Prompt>
Reproduce every line of the records below, character for character, in the order given.

'''

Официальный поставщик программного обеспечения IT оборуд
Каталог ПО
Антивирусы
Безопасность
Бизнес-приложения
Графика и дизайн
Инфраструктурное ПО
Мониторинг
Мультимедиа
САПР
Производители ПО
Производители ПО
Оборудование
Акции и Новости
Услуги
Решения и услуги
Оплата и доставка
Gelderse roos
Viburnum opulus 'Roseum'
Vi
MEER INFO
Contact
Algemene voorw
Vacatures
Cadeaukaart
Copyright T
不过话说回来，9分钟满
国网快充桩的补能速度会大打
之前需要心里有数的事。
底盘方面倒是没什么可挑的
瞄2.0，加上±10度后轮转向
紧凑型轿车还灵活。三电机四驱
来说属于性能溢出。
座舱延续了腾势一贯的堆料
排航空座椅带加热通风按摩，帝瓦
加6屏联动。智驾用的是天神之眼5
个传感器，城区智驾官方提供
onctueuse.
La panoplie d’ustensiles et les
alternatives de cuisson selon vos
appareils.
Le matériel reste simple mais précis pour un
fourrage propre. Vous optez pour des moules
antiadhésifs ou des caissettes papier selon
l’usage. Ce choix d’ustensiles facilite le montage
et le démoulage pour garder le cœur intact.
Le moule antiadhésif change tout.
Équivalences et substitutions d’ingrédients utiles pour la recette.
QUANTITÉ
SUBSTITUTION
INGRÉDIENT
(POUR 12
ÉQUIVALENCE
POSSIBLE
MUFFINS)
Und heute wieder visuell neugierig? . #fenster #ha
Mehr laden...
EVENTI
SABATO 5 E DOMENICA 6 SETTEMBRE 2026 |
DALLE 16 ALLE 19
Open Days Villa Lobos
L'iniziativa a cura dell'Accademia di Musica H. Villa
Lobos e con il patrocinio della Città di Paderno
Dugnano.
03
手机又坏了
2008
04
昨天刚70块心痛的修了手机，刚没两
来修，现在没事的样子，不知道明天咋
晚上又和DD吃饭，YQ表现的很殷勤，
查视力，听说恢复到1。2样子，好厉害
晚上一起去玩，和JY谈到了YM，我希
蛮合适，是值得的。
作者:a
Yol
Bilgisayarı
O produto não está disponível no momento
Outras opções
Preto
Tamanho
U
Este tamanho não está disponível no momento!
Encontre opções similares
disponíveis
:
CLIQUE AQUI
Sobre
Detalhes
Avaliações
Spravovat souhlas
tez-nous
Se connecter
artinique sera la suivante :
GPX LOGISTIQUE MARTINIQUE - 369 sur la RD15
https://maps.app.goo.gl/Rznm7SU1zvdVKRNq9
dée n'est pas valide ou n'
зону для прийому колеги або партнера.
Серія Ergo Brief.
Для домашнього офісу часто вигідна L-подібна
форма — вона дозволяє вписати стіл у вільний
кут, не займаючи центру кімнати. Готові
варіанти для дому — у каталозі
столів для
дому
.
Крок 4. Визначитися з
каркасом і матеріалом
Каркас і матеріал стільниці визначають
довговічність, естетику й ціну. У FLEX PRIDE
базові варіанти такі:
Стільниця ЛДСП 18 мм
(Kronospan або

'''

Written answer>
Официальный поставщик программного обеспечения IT оборуд
Каталог ПО
Антивирусы
Безопасность
Бизнес-приложения
Графика и дизайн
Инфраструктурное ПО
Мониторинг
Мультимедиа
САПР
Производители ПО
Производители ПО
Оборудование
Акции и Новости
Услуги
Решения и услуги
Оплата и доставка
Gelderse roos
Viburnum opulus 'Roseum'
Vi
MEER INFO
Contact
Algemene voorw
Vacatures
Cadeaukaart
Copyright T
不过话说回来，9分钟满
国网快充桩的补能速度会大打
之前需要心里有数的事。
底盘方面倒是没什么可挑的
瞄2.0，加上±10度后轮转向
紧凑型轿车还灵活。三电机四驱
来说属于性能溢出。
座舱延续了腾势一贯的堆料
排航空座椅带加热通风按摩，帝瓦
加6屏联动。智驾用的是天神之眼5
个传感器，城区智驾官方提供
onctueuse.
La panoplie d’ustensiles et les
alternatives de cuisson selon vos
appareils.
Le matériel reste simple mais précis pour un
fourrage propre. Vous optez pour des moules
antiadhésifs ou des caissettes papier selon
l’usage. Ce choix d’ustensiles facilite le montage
et le démoulage pour garder le cœur intact.
Le moule antiadhésif change tout.
Équivalences et substitutions d’ingrédients utiles pour la recette.
QUANTITÉ
SUBSTITUTION
INGRÉDIENT
(POUR 12
ÉQUIVALENCE
POSSIBLE
MUFFINS)
Und heute wieder visuell neugierig? . #fenster #ha
Mehr laden...
EVENTI
SABATO 5 E DOMENICA 6 SETTEMBRE 2026 |
DALLE 16 ALLE 19
Open Days Villa Lobos
L'iniziativa a cura dell'Accademia di Musica H. Villa
Lobos e con il patrocinio della Città di Paderno
Dugnano.
03
手机又坏了
2008
04
昨天刚70块心痛的修了手机，刚没两
来修，现在没事的样子，不知道明天咋
晚上又和DD吃饭，YQ表现的很殷勤，
查视力，听说恢复到1。2样子，好厉害
晚上一起去玩，和JY谈到了YM，我希
蛮合适，是值得的。
作者:a
Yol
Bilgisayarı
O produto não está disponível no momento
Outras opções
Preto
Tamanho
U
Este tamanho não está disponível no momento!
Encontre opções similares
disponíveis
:
CLIQUE AQUI
Sobre
Detalhes
Avaliações
Spravovat souhlas
tez-nous
Se connecter
artinique sera la suivante :
GPX LOGISTIQUE MARTINIQUE - 369 sur la RD15
https://maps.app.goo.gl/Rznm7SU1zvdVKRNq9
dée n'est pas valide ou n'
зону для прийому колеги або партнера.
Серія Ergo Brief.
Для домашнього офісу часто вигідна L-подібна
форма — вона дозволяє вписати стіл у вільний
кут, не займаючи центру кімнати. Готові
варіанти для дому — у каталозі
столів для
дому
.
Крок 4. Визначитися з
каркасом і матеріалом
Каркас і матеріал стільниці визначають
довговічність, естетику й ціну. У FLEX PRIDE
базові варіанти такі:
Стільниця ЛДСП 18 мм
(Kronospan або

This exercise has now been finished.